Salem blinked a few times to clear her vision. “I also saw you get shot.”

“Whose bullet did I take?”

“The fat-fingered man who dislocated your shoulder outside the mission. The same man who forced my dad to take sleeping pills and walk into a lake. His ID was a dead-end. Secret Service has knocked a lot of heads but no one will tell how he got on the island or where he got his gun. His first bullet missed its mark. You took the second one.”

Bel’s cheek twitched.

“You were in surgery for seven hours.” Salem’s voice was husky. “The doctors say you’re lucky to be alive.”

“What happened to him after he got off the second bullet?”

“Agent Clancy Johnson—the Ed Harris guy—shot him. The headlines called him a hero, second only to you in his fast-acting courage. He didn’t do any interviews, though. Agent Stone said he took an early retirement.”

“You still haven’t told me what happened to you,” Bel said.

Salem sighed. “I woke up here, under guard. Thanks to Agent Stone, I was reclassified from attempted assassin to victim, which meant I could talk the agents into checking the teacups. They found traces of Polonium 201 in three of them. They didn’t catch the man who put it in there.”

Bel pulled Salem down into her arms and held her tight.

For the first time in two weeks, Salem felt safe.

The doctor walked in minutes later, a huge smile on his face. “Isabel Odegaard, you’re something of a miracle.”

A rumble like a train sounded outside. “What is that?” Bel asked, not releasing Salem.

“Your people.” The doctor walked to the wall-mounted television set and powered it on, tuning the channel to CNN. The lead story was a crowd of people outside of a hospital. This hospital. “The world has been praying for the woman who saved the first female president of the United States of America. They’ve just been informed that you’re awake.”

The ticker-tape banner across the bottom of the screen confirmed his words. The chanting outside turned to a roar that echoed back against itself. Bel let go of Salem’s arms but kept a hold of her hand.

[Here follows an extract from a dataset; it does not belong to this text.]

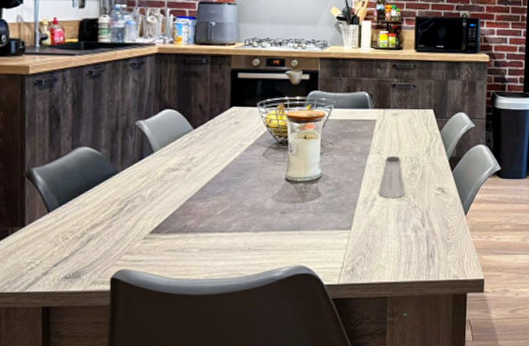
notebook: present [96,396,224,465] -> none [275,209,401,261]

The doctor strode over to feel the lymph nodes at Bel’s neck. “You two ladies have become a media sensation with all of your skullduggery. You make quite the team.”

Salem stroked Bel’s beautiful cheek.

Connor’s body floated ashore later that evening, nibbles of flesh removed by the sea. Salem still couldn’t muster any feeling one way or another about that. She was sure that’d catch up with her.

And she knew she could handle it when it did.

With Bel at her side, she could handle anything the world served up.